- Citi cut its Apple price target and lowered its iPhone sales estimates due to US-China trade risk.
- The firm’s adjustments follow a litany of other Wall Street analysts’ similarly cautious trade-war-related reports and broader concerns of China’s slowing economy.
- Apple shares have slumped 11% this month, and are trading at a two-month low.
- Watch Apple trade live.
Wall Street’s warnings about Apple‘s business in China are growing louder.
The technology giant’s iPhone sales could get cut in half during the second part of this year as a direct result of the escalated trade tensions between the US and China, according to a Sunday report from Citi.
That view prompted the bank to lower its estimates for iPhone sales in China for the remainder of 2019 and to trim its price target for the second time this year.
The bearish note follows a host of other Wall Street firms’ similarly stark warnings about Apple’s sales in the critical Chinese market. The fears underscore a broader concern about China’s economic slowdown.
While analysts have for months sounded off about Apple facing headwinds in China, the warnings have come quickly in recent weeks as the US-China trade war has escalated.
“We are proactively slashing our iPhone unit sales as we believe the US/China trade situation will result in a slowdown of Apple iPhone demand in China as China residents shift their purchasing preference to China national brands,” Citi analyst Jim Suva, who held his longtime “buy” rating, wrote in a client note.
“Our independent due diligence shows a less favorable brand image desire for iPhone which has very recently deteriorated.”

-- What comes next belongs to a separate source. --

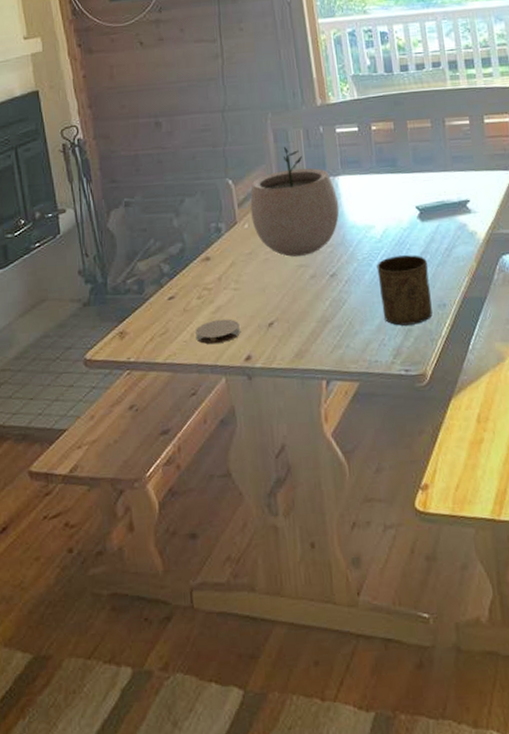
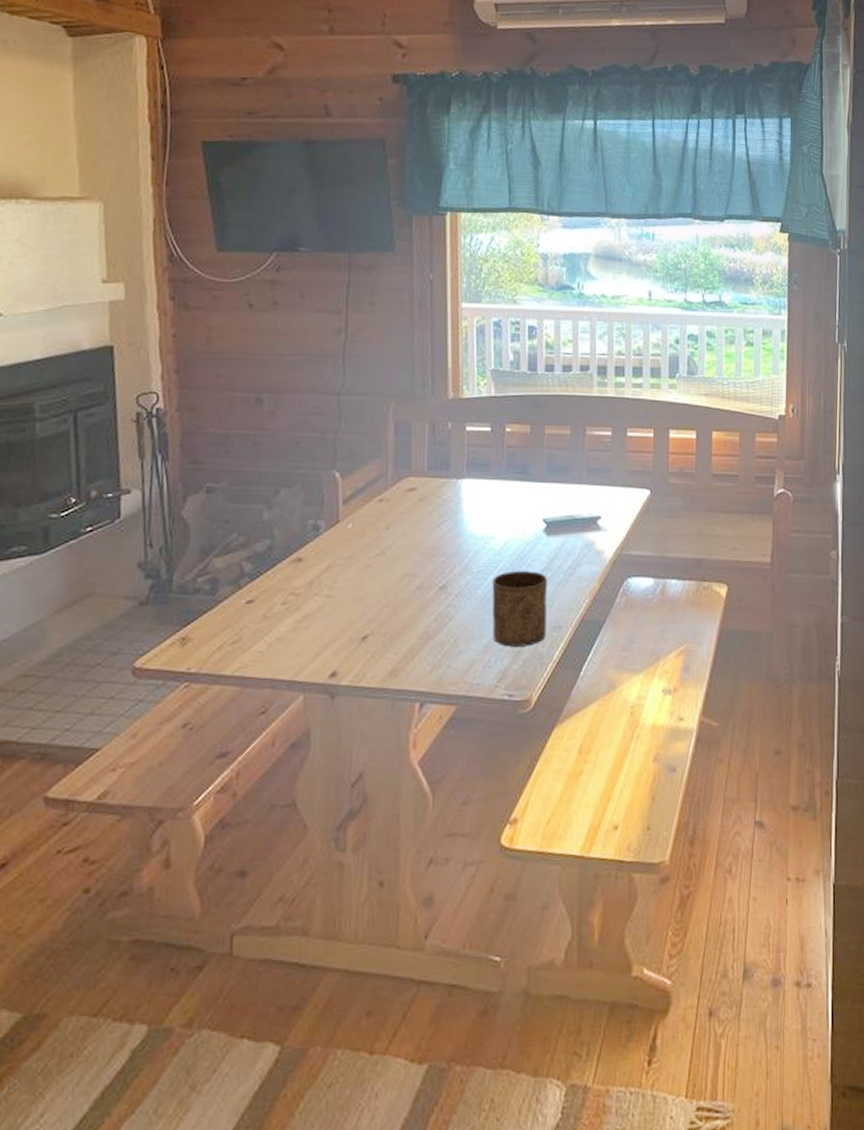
coaster: present [195,319,240,345] -> none [274,629,328,657]
plant pot: present [250,147,340,257] -> none [357,441,459,564]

Suva cut his sales and earnings-per-share estimates, pointing to the fact that China represents 18% of Apple’s iPhone sales. While he had previously forecasted sales of nearly 14.5 million iPhones in the second half of this year, he now sees just over 7.2 million units sold. Suva also cut his 2020 estimates by roughly half.
Earlier this month, the US exacerbated the trade war between the two economic powerhouses when it banned technology from the Chinese telecommunications company Huawei. The Commerce Department later said it would temporarily relax some of the restrictions.
Analysts fear China could retaliate against the US, hurting technology companies like Apple.
“Data through April shows Apple continued to gain market share of the smartphone installed base in China, however worsening trade tensions puts share gains in the rest of the June quarter into question,” Morgan Stanley said Sunday in a sweeping report on the state of Apple’s business in China.
- Morgan Stanley
“In the event Apple products are not given an exemption from the final round of tariffs on Chinese exports to the US, we see a 20-25% EPS hit in FY20 in the worst case scenario,” the Morgan Stanley analysts wrote.
UBS, for its part, said Apple could indirectly suffer from the US blacklisting Huawei.
“Negotiations between US/China are ongoing and an extension has been granted for some critical items, but we do think a nationalistic movement – similar to the one we saw at the time of the arrest of Huawei’s CFO in November – seems quite probable and would impact iPhone sales,” UBS analyst Tim Arcuri wrote.
Apple shares have fallen 11% this month, and trade near a two-month low near $178 a share.